2018-04-20

Fedora Infrastructure Hackathon (day 1-5)

From 2018-04-09 to 2018-04-13, most of the Fedora Infrastructure team was in Fredericksburg, Virginia working face to face on various issues. I already covered my trip on the 08th to Fredericksburg so this is a followup blog to cover what happened. Each day had a pretty predictable cycle to it starting with waking up around 06:30 and getting a shower and breakfast downstairs. The hotel was near Quantico which is used by various government agencies for training so I got to see a lot of people every morning suiting up. Around 07:30, various coworkers from different time zones would start stumbling in.. some because it was way too late to get up in a day, and others because it was way too early. Everyone would get a cup or two of coffee in them and Paul would show up to herd us towards the cars. [Sometimes it took two or three attempts as someone would straggle away to try and get another 40 winks.] Then we would drive over to the University of Mary Washington extension campus.

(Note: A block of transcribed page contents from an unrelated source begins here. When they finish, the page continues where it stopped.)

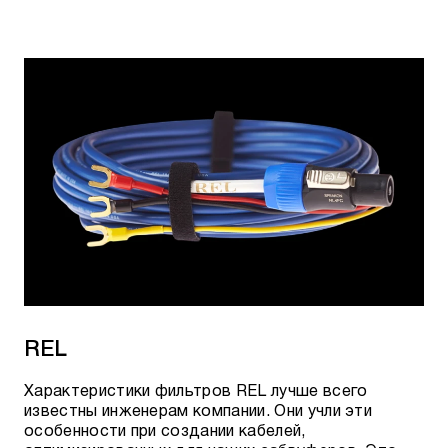
REL
Характеристики фильтров REL лучше всего
известны инженерам компании. Они учли эти
особенности при создании кабелей,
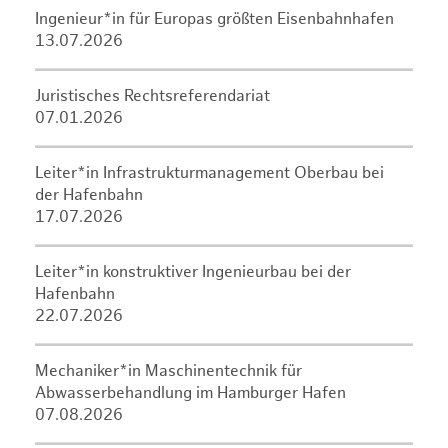
Ingenieur*in für Europas größten Eisenbahnhafen
13.07.2026
Juristisches Rechtsreferendariat
07.01.2026
Leiter*in Infrastrukturmanagement Oberbau bei
der Hafenbahn
17.07.2026
Leiter*in konstruktiver Ingenieurbau bei der
Hafenbahn
22.07.2026
Mechaniker*in Maschinentechnik für
Abwasserbehandlung im Hamburger Hafen
07.08.2026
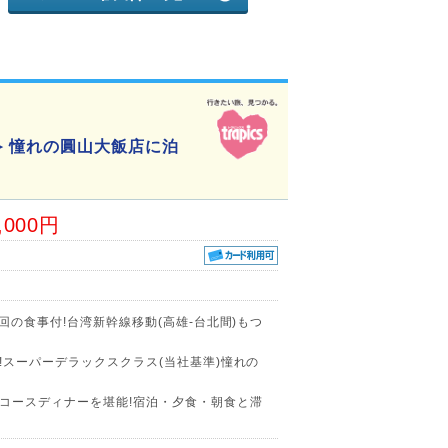
 憧れの圓山大飯店に泊
,000円
回の食事付!台湾新幹線移動(高雄-台北間)もつ
!スーパーデラックスクラス(当社基準)憧れの
コースディナーを堪能!宿泊・夕食・朝食と滞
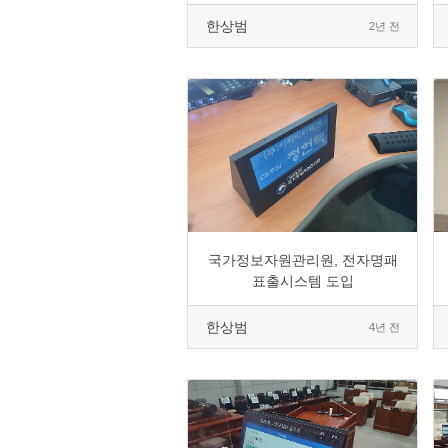
한상범
2년 전
0
2149
4
0
국가정보자원관리원, 전자명패
표출시스템 도입
한상범
4년 전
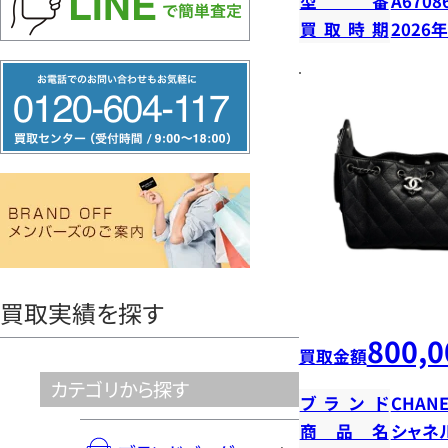
型番
A6708
買取時期
2026
フ
リ
ー
ダ
イ
ヤ
ル
0120604117
買取実績を探す
800,0
買取金額
カテゴリから探す
ブランド
CHANE
商品名
シャネ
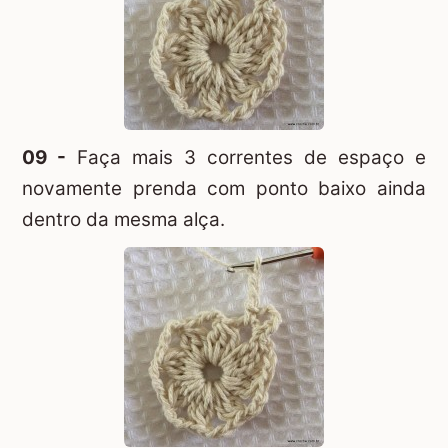
09 -
Faça mais 3 correntes de espaço e
novamente prenda com ponto baixo ainda
dentro da mesma alça.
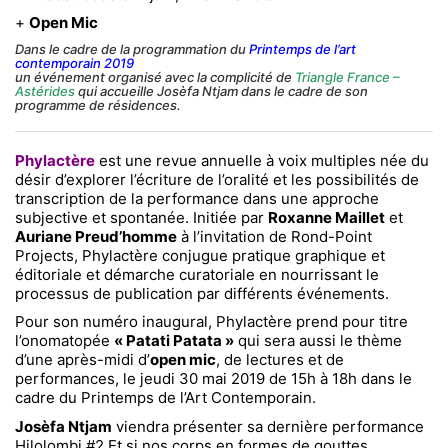
+
Open Mic
Dans le cadre de la programmation du
Printemps de l’art
contemporain 2019
un événement organisé avec la complicité de
Triangle France –
Astérides
qui accueille Josèfa Ntjam dans le cadre de son
programme de résidences.
Phylactère
est une revue annuelle à voix multiples née du
désir d’explorer l’écriture de l’oralité et les possibilités de
transcription de la performance dans une approche
subjective et spontanée. Initiée par
Roxanne Maillet
et
Auriane Preud’homme
à l’invitation de Rond-Point
Projects, Phylactère conjugue pratique graphique et
éditoriale et démarche curatoriale en nourrissant le
processus de publication par différents événements.
Pour son numéro inaugural, Phylactère prend pour titre
l’onomatopée
« Patati Patata »
qui sera aussi le thème
d’une après-midi d’
open mic
, de lectures et de
performances, le jeudi 30 mai 2019 de 15h à 18h dans le
cadre du Printemps de l’Art Contemporain.
Josèfa Ntjam
viendra présenter sa dernière performance
Hilolombi #2 Et si nos corps en formes de gouttes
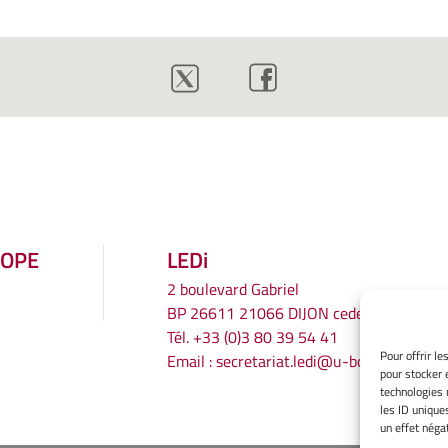
ROPE
LEDi
2 boulevard Gabriel
BP 26611 21066 DIJON cedex
Tél.
+33 (0)3 80 39 54 41
Pour offrir l
Email :
secretariat.ledi@u-bourgogne.fr
pour stocker 
technologies 
les ID unique
un effet négat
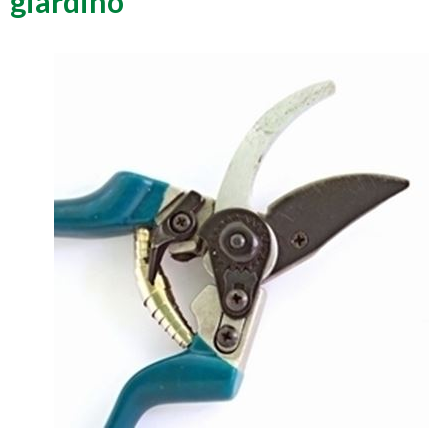
giardino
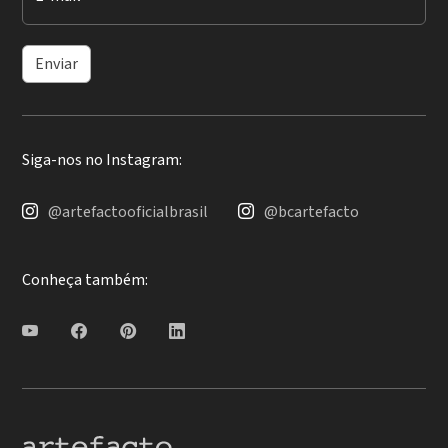
Enviar
Siga-nos no Instagram:
@artefactooficialbrasil
@bcartefacto
Conheça também:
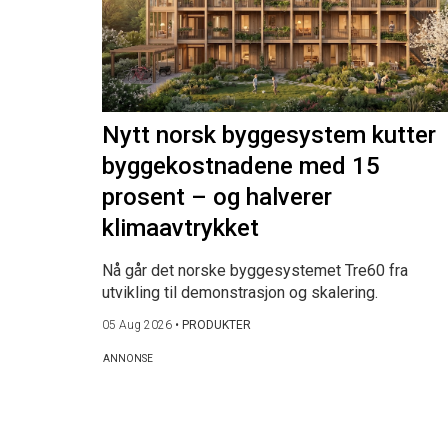
Nytt norsk byggesystem kutter
byggekostnadene med 15
prosent – og halverer
klimaavtrykket
Nå går det norske byggesystemet Tre60 fra
utvikling til demonstrasjon og skalering.
05 Aug 2026
•
PRODUKTER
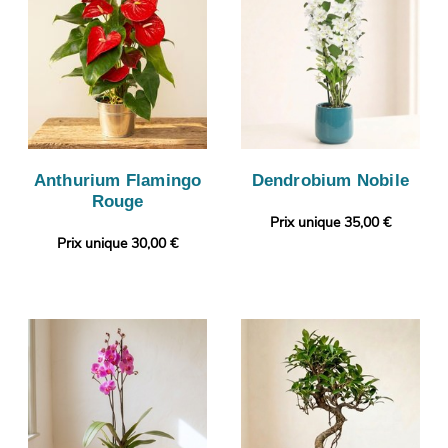
Anthurium Flamingo
Dendrobium Nobile
Rouge
Prix unique 35,00 €
Prix unique 30,00 €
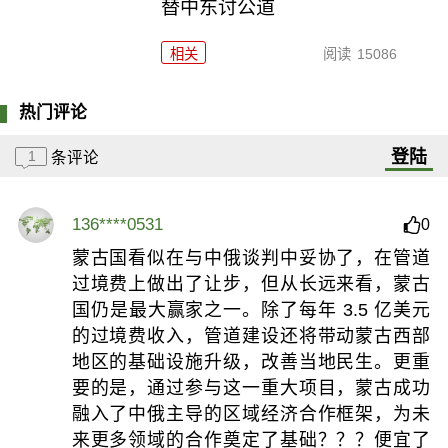
替中东讨公道
相关
阅读
15086
热门评论
登陆
1
条评论
136****0531
0
蒙古国看似在与中俄谈判中妥协了，在管道
过境费上做出了让步，但从长远来看，蒙古
国仍是最大赢家之一。除了每年 3.5 亿美元
的过境费收入，管道建设还将带动蒙古西部
地区的基础设施升级，改善当地民生。更重
要的是，通过参与这一重大项目，蒙古成功
融入了中俄主导的区域经济合作框架，为未
来更多领域的合作奠定了基础？？？便宜了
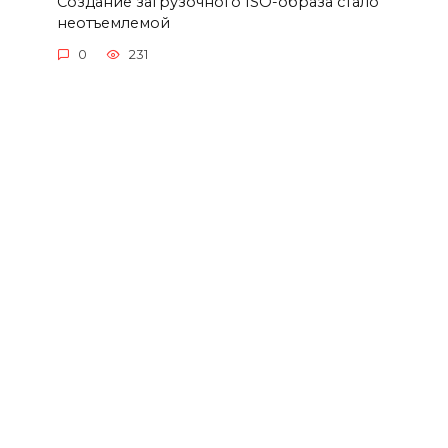
Создание загрузочного ISO-образа стало
неотъемлемой
0
231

I wanted to give an enormous shout-out to the staff there, people checked in on us every day to see if we had any problems, and worked around our weird schedules. They also helped get our firewall items fixed as the campus is fairly locked down for guests but made it so our area had an exception for the week so that ssh would work. 

Once we got situated in the room, we would work through the days problems we would try to tackle. Monday was documentation, Tuesday was reassigning tasks, Wednesday was working through AWX rollouts, Thursday was trying to get bodhi working with openshift. Friday we headed home via our different methods. [I took a train though not this one.. this was the CSX shipping train which came through before ours.]

Most of the work I did during this was working on tasks to get people enabled and working. I helped get Dusty and Sinny into a group which could log into various atomic staging systems to see what logs and builds were doing. I worked with Paul Frields on writing service level expectations that I will be putting into more detail in next weeks blogs. I talked with Brian Stinson and Jim Perrin on CentOS/EPEL build tools and plans.


Finally I worked with Matthew Miller on statistics needs and will be looking to work with CoreOS people someday in the future on how to update how we collect data. As with any face to face meetings, it was mostly about getting personal feedback on what is working and what isn't. I have a better idea on things needed in the future for the Fedora Apprentice group (my blogs for 2 weeks from now), Service Level Expectations, and EPEL (3 to 4 weeks from now).